Un juge fédéral de New York entendra mercredi les plaidoiries orales dans le cadre d’un procès  contestant la décision de l’administration Trump de réduire la durée des protections temporaires contre l’expulsion et les autorisations de travail pour plus d’un demi-million d’Haïtiens.

Une plainte a été déposée en mars dernier par Haitian Evangelical Clergy Association  après que la secrétaire à la Sécurité intérieure, Kristi Noem, a annulé une décision de l’administration Biden de prolonger la désignation du statut de protection temporaire d’Haïti jusqu’en février 2026. Noem a annoncé que la désignation, qui a permis à 521 000 Haïtiens de vivre et de travailler temporairement aux États-Unis, prendra fin le 3 août, sauf prolongation.

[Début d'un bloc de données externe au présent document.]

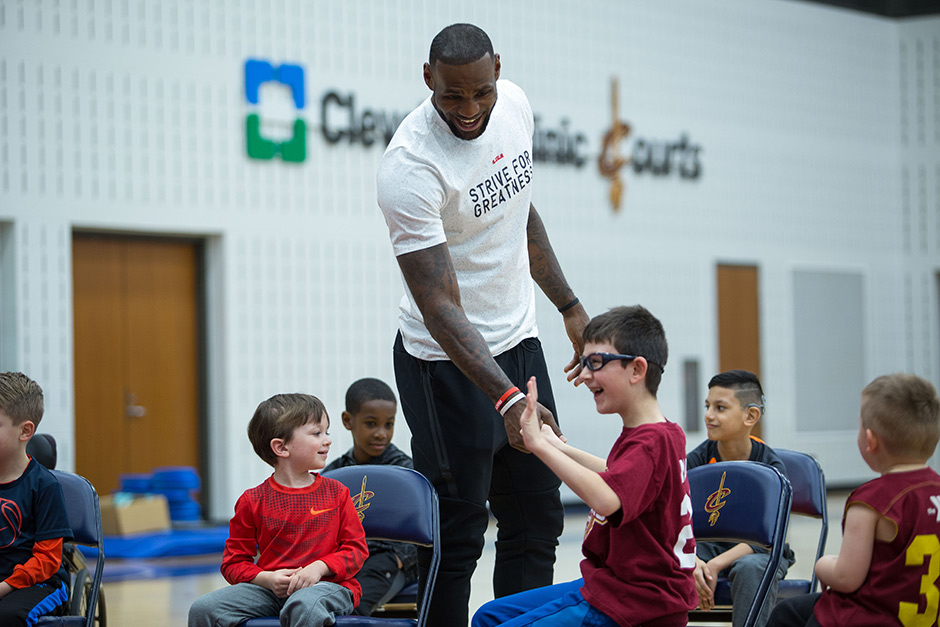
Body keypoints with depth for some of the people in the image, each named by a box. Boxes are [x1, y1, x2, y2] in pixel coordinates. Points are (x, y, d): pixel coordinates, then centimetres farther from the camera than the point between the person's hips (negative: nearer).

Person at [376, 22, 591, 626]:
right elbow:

En plus de l’Association chrétienne évangélique haïtienne, un groupe de coordination regroupant des dizaines d’églises, les plaignants comprennent le syndicat SEIU Local 32BJ et neuf Haïtiens bénéficiant du TPS, dont beaucoup ont des enfants nés aux États-Unis, qui demandent au juge Brian Cogan du district oriental de New York de bloquer l’ordre de l’administration.

La plainte allègue que la décision de l’administration Trump de réduire la durée des permis d’immigration et de travail pour les Haïtiens a été prise en violation de la loi sur l’immigration et sans l’examen périodique requis par la loi TPS. Les plaignants affirment également que cette décision était motivée par des motivations anti-haïtiennes et racistes. Leur plainte initiale inclut des commentaires du président Donald Trump sur les Haïtiens et d’autres immigrants non blancs.

Bien que l’administration Trump doive encore décider, au 3 juin, si elle mettra fin à ce statut pour Haïti, la fin imminente des protections migratoires, qui ouvrirait la voie au retour des Haïtiens dans leur pays en proie à la crise, suscite la panique au sein de la communauté.